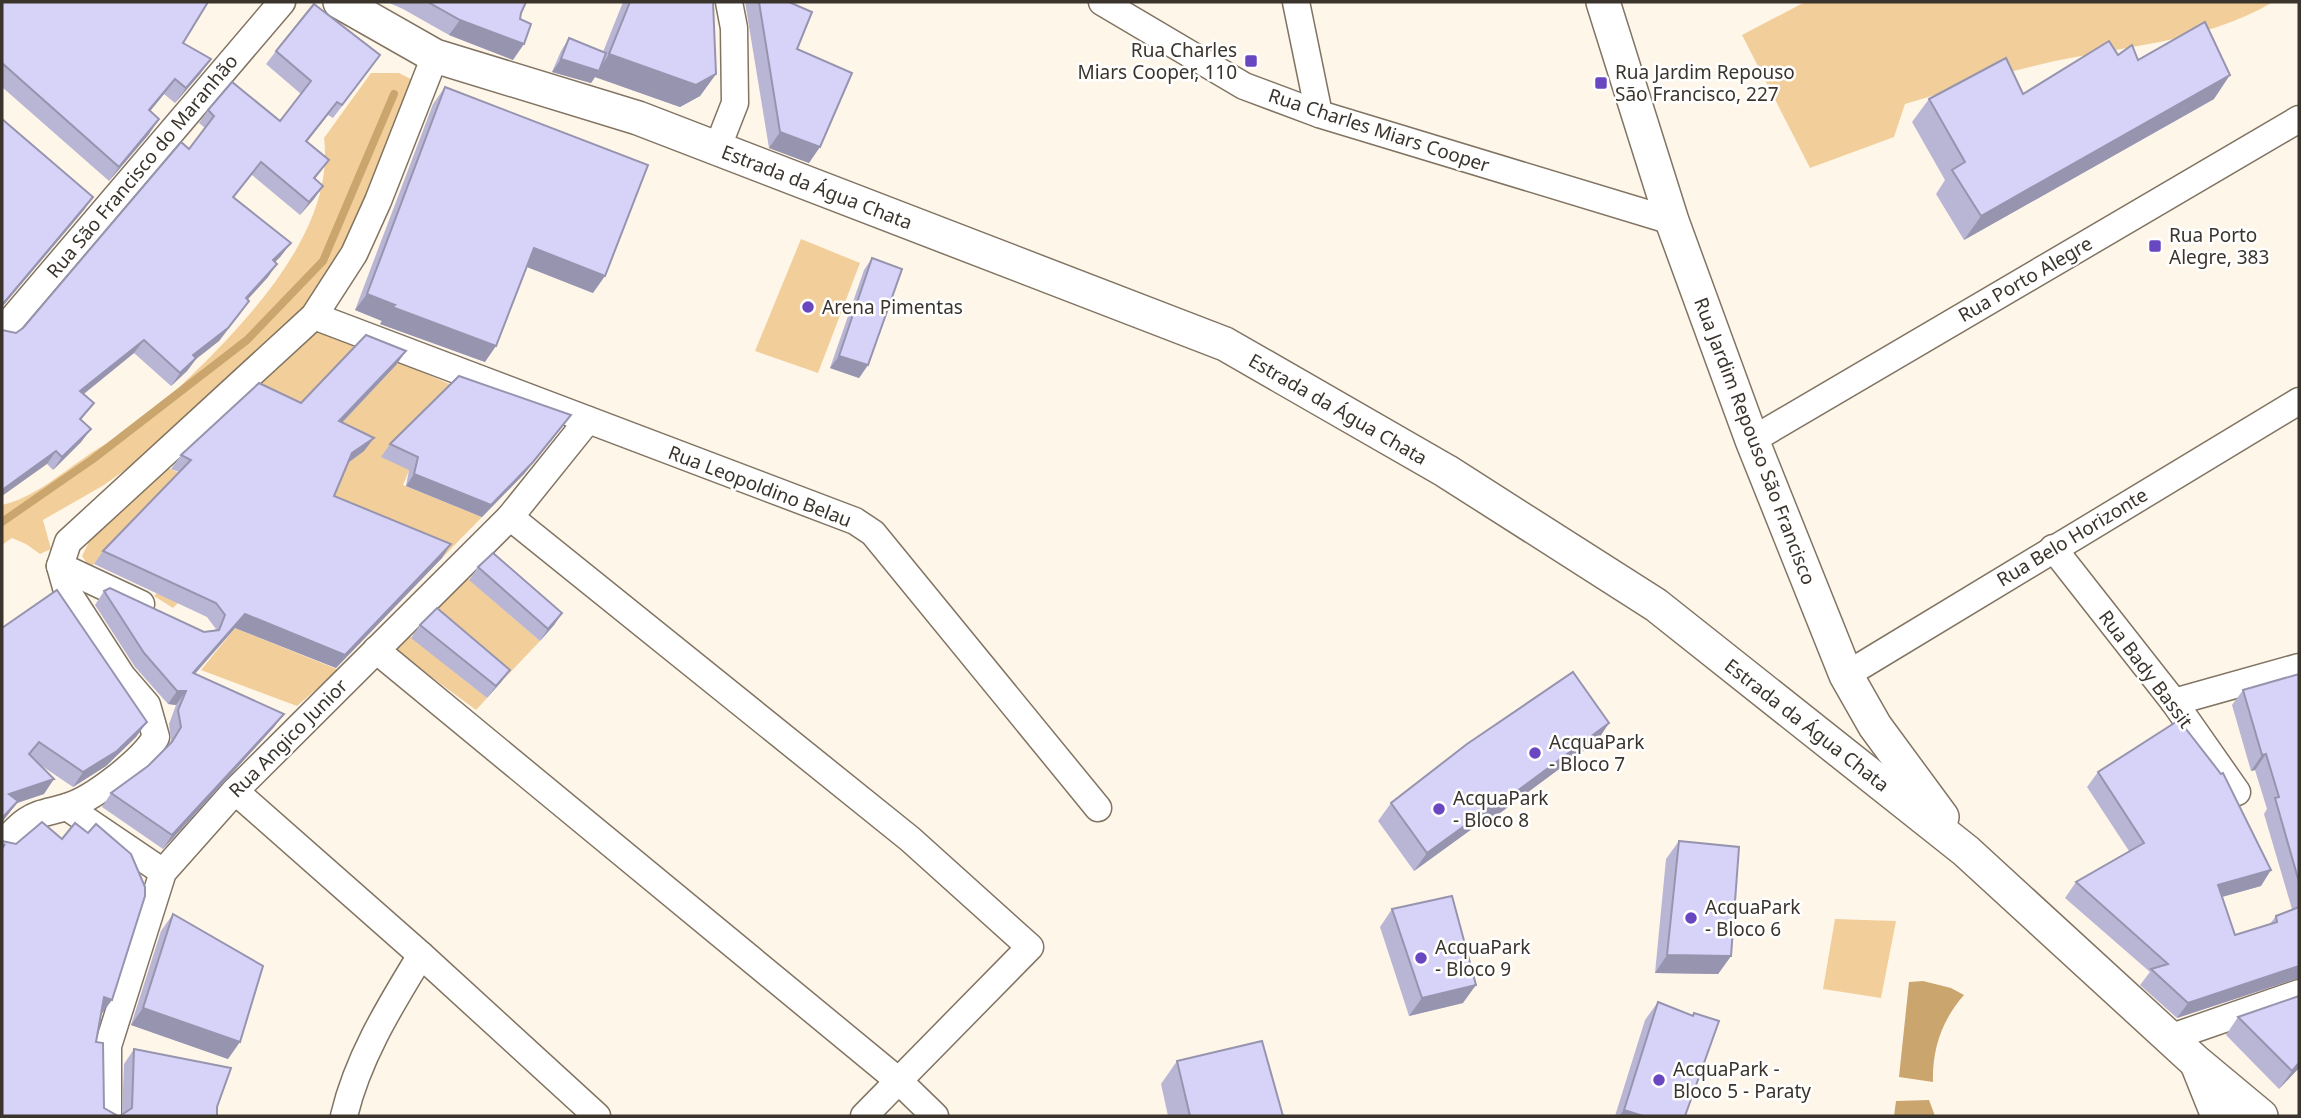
<svg xmlns="http://www.w3.org/2000/svg" width="2301" height="1118" viewBox="0 0 2301 1118" font-family="'Noto Sans',sans-serif">
  <rect width="100%" height="100%" fill="#fff6ea"/>
  <g fill="#f2cf9a">
    <path d="M1805 2H2273C2202 44 2117 46 2038 65 1993 75 1949 91 1905 104L1894 137 1810 168 1742 35Z"/>
    <path d="M371 73H399L411 79 413 95 330 279 286 328 252 355 212 398 163 443 104 485 43 520 51 549 40 554 26 544 12 538 2 545V505C46 496 87 446 132 432 206 361 338 250 324 138Z"/>
    <polygon points="801,239 860,263 818,373 755,351"/>
    <polygon points="318,326 360,346 291,417 247,396"/>
    <polygon points="399,362 454,386 382,457 402,466 411,466 403,485 482,517 442,558 319,492 330,435"/>
    <polygon points="166,467 261,509 238,542 173,608 154,596 213,532 154,502 90,568 82,556 96,528"/>
    <polygon points="463,574 540,641 501,682 421,615"/>
    <polygon points="235,628 339,670 297,706 201,670"/>
    <polygon points="407,634 487,698 476,710 395,650"/>
    <polygon points="1835,919 1896,921 1881,998 1823,989"/>
  </g>
  <g fill="#caa66e">
    <path d="M1923 981 1951 988 1964 995C1942 1020 1932 1049 1933 1082L1899 1077 1909 982Z"/>
    <polygon points="1929,1100 1935,1116 1894,1116 1896,1101"/>
  </g>
  <g fill="none" stroke-linecap="round" stroke-linejoin="round">
    <polyline stroke="#caa66e" stroke-width="8" points="2,522 93,459 247,340 323,261 394,94"/>
    <g stroke="#817462" stroke-width="29">
      <g id="minor">
        <polyline points="1102,2 1244,86 1319,114 1672,221"/>
        <polyline points="1296,2 1319,114"/>
        <polyline points="717,149 735,103 734,28 729,2"/>
        <polyline points="314,316 855,521 873,533 1098,808"/>
        <polyline points="2,331 282,2"/>
        <polyline points="1752,440 2299,119"/>
        <polyline points="510,517 910,839 1030,947 864,1116"/>
        <polyline points="2053,548 2174,702 2237,792"/>
        <polyline points="60,566 141,604"/>
        <polyline points="376,650 900,1082 935,1116"/>
        <polyline points="1846,675 2299,401"/>
        <polyline points="2174,702 2299,667"/>
        <polyline points="235,791 421,955 597,1116"/>
        <polyline points="67,807 163,872"/>
        <path d="M2 844C9 837 17 827 26 821 39 812 51 812 66 807 92 800 143 760 156 737L147 705 122 676 67 591 60 566 68 542 314 316 354 254 378 201 435 56"/>
        <polyline points="2172,1037 2299,993"/>
        <polyline points="108,1116 108,1046 163,872 235,791 510,517 588,420"/>
        <path d="M344 1116C358 1057 390 1006 421 955"/>
      </g>
    </g>
    <g stroke="#817462" stroke-width="36">
      <g id="tertiary">
        <polyline points="340,2 435,56 638,118 1225,344 1446,471 1656,605 1966,851 2195,1061 2261,1116"/>
        <polyline points="1603,2 1672,221 1752,440 1846,675 1875,726 1942,817"/>
        <polyline points="2198,1066 2218,1116"/>
      </g>
    </g>
    <use href="#minor" stroke="#fff" stroke-width="26"/>
    <use href="#tertiary" stroke="#fff" stroke-width="33"/>
  </g>
  <g fill="#b9b5d5">
    <polygon points="2,2 183,43 211,59 200,74 175,103 164,94 150,111 149,134 109,181 2,87"/>
    <polygon points="387,2 526,2 521,13 513,60 449,35 403,9"/>
    <polygon points="623,2 713,2 716,74 700,96 680,107 595,77 591,83 552,72 561,51 569,38 603,52"/>
    <polygon points="745,2 789,2 797,49 809,163 769,148"/>
    <polygon points="276,51 371,68 333,118 328,115 307,142 329,160 315,179 323,186 300,215 252,175 234,198 281,256 275,262 268,277 248,299 240,314 219,341 196,359 187,371 171,386 134,353 84,394 94,403 81,420 91,429 81,442 53,470 47,464 16,333 23,328 189,149 205,128 199,123 208,110 280,121 301,94 266,64"/>
    <polygon points="2118,55 2138,60 2214,99 1964,240 1936,194 1945,180 1912,122 1929,99 2023,94"/>
    <polygon points="445,87 593,293 527,267 485,362 380,324 382,321 355,310 433,104"/>
    <polygon points="872,258 868,365 859,378 830,368 864,270"/>
    <polygon points="397,364 342,423 374,438 364,451 348,463 334,496 442,558 336,668 235,628 195,674 284,714 274,727 163,849 102,807 111,793 148,766 168,746 171,740 169,724 176,705 168,704 135,667 95,605 104,591 204,632 215,630 216,629 207,617 94,564 103,551 179,472 171,469 181,455 301,403"/>
    <polygon points="562,427 524,474 482,517 406,486 409,470 381,457 390,444"/>
    <polygon points="478,567 562,613 554,625 540,641 469,580"/>
    <polygon points="420,625 501,682 487,698 411,638"/>
    <polygon points="2,628 147,722 136,737 106,766 73,787 39,764 44,794 17,803 2,822"/>
    <polygon points="2299,674 2299,978 2177,1018 2140,985 2150,972 2065,898 2076,882 2129,851 2087,787 2098,772 2261,886 2222,897 2235,935 2269,925 2276,916 2292,909 2264,814 2267,809 2255,770 2251,771 2232,705 2243,690"/>
    <polygon points="1609,723 1597,741 1481,827 1476,826 1414,871 1378,821 1391,803"/>
    <polygon points="1679,841 1731,956 1718,974 1655,973 1666,859"/>
    <polygon points="1392,909 1463,1003 1409,1016 1380,927"/>
    <polygon points="173,914 228,1059 131,1025 161,931"/>
    <polygon points="1658,1002 1692,1015 1694,1013 1685,1116 1615,1116 1645,1020"/>
    <polygon points="2238,1017 2299,1068 2279,1089 2226,1035"/>
    <polygon points="134,1049 217,1107 122,1115 124,1064"/>
    <polygon points="1177,1061 1283,1116 1168,1116 1161,1084"/>
  </g>
  <g fill="#9694ae">
    <polygon points="460,20 524,44 513,60 449,35"/>
    <polygon points="609,54 716,74 700,96 680,107 595,77 591,83 552,72 561,59 598,71"/>
    <polygon points="211,59 200,74 175,103 186,88"/>
    <polygon points="2230,75 2214,99 1964,240 1981,216"/>
    <polygon points="175,79 164,94 139,125 149,110"/>
    <polygon points="337,102 328,115 297,154 306,141"/>
    <polygon points="159,119 149,134 109,181 119,167"/>
    <polygon points="780,132 820,147 809,163 769,148"/>
    <polygon points="323,186 314,199 300,215 309,202"/>
    <polygon points="93,197 84,210 2,307 2,305"/>
    <polygon points="291,243 281,256 264,273 273,260"/>
    <polygon points="534,248 605,276 593,293 522,265"/>
    <polygon points="277,264 268,277 237,311 246,298"/>
    <polygon points="367,294 496,346 485,362 380,324 382,321 355,310"/>
    <polygon points="249,301 219,341 196,359 187,371 171,386 193,355"/>
    <polygon points="144,340 134,353 71,404 80,391"/>
    <polygon points="406,351 397,364 330,435 339,421"/>
    <polygon points="839,356 868,365 859,378 830,368"/>
    <polygon points="571,415 524,474 482,517 406,486 414,474"/>
    <polygon points="91,429 81,442 53,470 62,457"/>
    <polygon points="374,438 364,451 342,467 352,453"/>
    <polygon points="56,451 47,464 2,496 2,490"/>
    <polygon points="451,544 442,558 336,668 235,628 184,686 193,673 245,614"/>
    <polygon points="562,613 554,625 540,641 548,629"/>
    <polygon points="510,670 501,682 487,698 496,686"/>
    <polygon points="177,691 186,691 176,705 168,704"/>
    <polygon points="284,714 274,727 163,849 172,835"/>
    <polygon points="147,722 136,737 106,766 73,787 83,772"/>
    <polygon points="1609,723 1597,741 1481,827 1476,826 1414,871 1427,853 1489,808"/>
    <polygon points="2266,754 2255,770 2251,771 2262,755"/>
    <polygon points="54,779 44,794 17,803 2,822 2,818 9,794"/>
    <polygon points="2271,870 2261,886 2207,901 2218,885"/>
    <polygon points="1667,955 1731,956 1718,974 1655,973"/>
    <polygon points="2299,966 2299,978 2177,1018 2188,1003"/>
    <polygon points="1476,985 1463,1003 1409,1016 1422,998"/>
    <polygon points="104,997 112,1000 101,1015"/>
    <polygon points="143,1008 240,1042 228,1059 131,1025"/>
    <polygon points="2299,1063 2299,1068 2279,1089 2292,1071"/>
    <polygon points="1624,1110 1643,1116 1619,1116"/>
  </g>
  <g fill="#d7d3f8" stroke="#9694ae" stroke-width="2">
    <polygon points="2,2 208,2 183,43 211,59 186,88 175,79 149,110 159,119 119,167 2,63"/>
    <polygon points="428,2 526,2 521,13 520,19 531,24 524,44 460,20"/>
    <polygon points="630,2 713,2 716,74 696,85 609,54"/>
    <polygon points="759,2 789,2 812,12 797,49 852,73 820,147 780,132"/>
    <polygon points="314,4 380,55 342,105 337,102 306,141 329,160 314,178 323,186 309,202 261,162 233,197 291,243 273,260 277,264 246,298 249,301 228,328 193,355 196,358 180,373 144,340 80,391 94,403 80,419 91,429 62,457 56,451 2,490 2,330 16,333 23,328 181,142 189,149 214,116 208,110 232,82 280,121 311,81 276,51"/>
    <polygon points="2205,22 2230,75 1981,216 1952,170 1965,162 1929,99 2006,58 2023,94 2109,41 2118,55 2132,45 2138,60"/>
    <polygon points="569,38 606,53 599,71 561,59"/>
    <polygon points="445,87 648,165 605,276 534,248 496,346 392,307 395,305 367,294"/>
    <polygon points="2,119 93,197 2,305"/>
    <polygon points="872,258 902,269 868,365 839,356"/>
    <polygon points="366,335 406,351 339,421 374,438 352,453 334,496 451,544 345,655 245,614 193,673 284,714 172,835 111,793 148,766 172,742 181,727 178,710 186,691 177,691 144,653 104,591 110,588 204,632 219,630 225,615 216,603 103,551 191,460 181,455 259,383 301,403"/>
    <polygon points="459,376 571,415 533,462 491,505 414,474 418,457 390,444"/>
    <polygon points="493,553 562,613 548,629 478,567"/>
    <polygon points="57,590 147,722 117,751 83,772 39,742 29,754 54,779 9,794 18,801 2,818 2,628"/>
    <polygon points="437,608 510,670 496,686 420,625"/>
    <polygon points="1573,672 1609,723 1493,809 1489,808 1427,853 1391,803 1467,744"/>
    <polygon points="2299,674 2299,882 2275,798 2279,797 2266,754 2262,755 2243,690"/>
    <polygon points="2179,720 2221,774 2223,773 2271,870 2218,885 2235,935 2277,922 2276,916 2299,907 2299,966 2188,1003 2151,969 2168,964 2076,882 2144,843 2098,772"/>
    <polygon points="42,822 62,839 75,823 88,833 96,824 131,854 145,887 145,896 112,1000 104,997 96,1042 103,1043 104,1108 118,1116 2,1116 2,849 5,844 2,846 2,841 16,844"/>
    <polygon points="1679,841 1739,847 1731,956 1667,955"/>
    <polygon points="1452,896 1476,985 1422,998 1392,909"/>
    <polygon points="173,914 263,966 240,1042 143,1008"/>
    <polygon points="2299,996 2299,1063 2292,1071 2238,1017"/>
    <polygon points="1658,1002 1693,1016 1694,1013 1719,1021 1685,1116 1643,1116 1624,1110"/>
    <polygon points="1262,1041 1283,1116 1190,1116 1177,1061"/>
    <polygon points="134,1049 231,1068 217,1107 217,1116 120,1116 132,1108"/>
  </g>
  <g fill="#6847c0" stroke="#fff" stroke-width="2.5">
    <rect x="1244" y="54" width="14" height="14" rx="3.5"/>
    <rect x="1594" y="76" width="14" height="14" rx="3.5"/>
    <rect x="2148" y="239" width="14" height="14" rx="3.5"/>
    <circle cx="808" cy="307" r="7"/>
    <circle cx="1535" cy="753" r="7"/>
    <circle cx="1439" cy="809" r="7"/>
    <circle cx="1691" cy="918" r="7"/>
    <circle cx="1421" cy="958" r="7"/>
    <circle cx="1659" cy="1080" r="7"/>
  </g>
  <g text-anchor="middle" stroke-width="5" stroke-linejoin="round" paint-order="stroke">
    <g font-size="19" fill="#3a342c" stroke="#fff" text-anchor="start">
      <text x="1237" y="57" text-anchor="end">Rua Charles<tspan x="1237" dy="22">Miars Cooper, 110</tspan></text>
      <text x="1615" y="79">Rua Jardim Repouso<tspan x="1615" dy="22">São Francisco, 227</tspan></text>
      <text x="2169" y="242">Rua Porto<tspan x="2169" dy="22">Alegre, 383</tspan></text>
      <text x="822" y="314">Arena Pimentas</text>
      <text x="1549" y="749">AcquaPark<tspan x="1549" dy="22">- Bloco 7</tspan></text>
      <text x="1453" y="805">AcquaPark<tspan x="1453" dy="22">- Bloco 8</tspan></text>
      <text x="1705" y="914">AcquaPark<tspan x="1705" dy="22">- Bloco 6</tspan></text>
      <text x="1435" y="954">AcquaPark<tspan x="1435" dy="22">- Bloco 9</tspan></text>
      <text x="1673" y="1076">AcquaPark -<tspan x="1673" dy="22">Bloco 5 - Paraty</tspan></text>
    </g>
    <g font-size="19" fill="#3a342c" stroke="#fff">
      <text transform="translate(1379 130) rotate(18)" y="7">Rua Charles Miars Cooper</text>
      <text transform="translate(142 166) rotate(-50)" y="7">Rua São Francisco do Maranhão</text>
      <text transform="translate(817 187) rotate(21)" y="7">Estrada da Água Chata</text>
      <text transform="translate(2025 279) rotate(-30)" y="7">Rua Porto Alegre</text>
      <text transform="translate(1338 409) rotate(30)" y="7">Estrada da Água Chata</text>
      <text transform="translate(1755 441) rotate(69)" y="7">Rua Jardim Repouso São Francisco</text>
      <text transform="translate(760 486) rotate(21)" y="7">Rua Leopoldino Belau</text>
      <text transform="translate(2072 537) rotate(-31)" y="7">Rua Belo Horizonte</text>
      <text transform="translate(2146 669) rotate(53)" y="7">Rua Bady Bassit</text>
      <text transform="translate(1807 725) rotate(38)" y="7">Estrada da Água Chata</text>
      <text transform="translate(288 738) rotate(-45)" y="7">Rua Angico Junior</text>
    </g>
  </g>
  <rect width="2301" height="1118" fill="none" stroke="#3a342c" stroke-width="7"/>
</svg>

* _Problem requirements_: All lines of the records containing "anchor" should be shown.

* _Answer_:
  <g text-anchor="middle" stroke-width="5" stroke-linejoin="round" paint-order="stroke">
    <g font-size="19" fill="#3a342c" stroke="#fff" text-anchor="start">
      <text x="1237" y="57" text-anchor="end">Rua Charles<tspan x="1237" dy="22">Miars Cooper, 110</tspan></text>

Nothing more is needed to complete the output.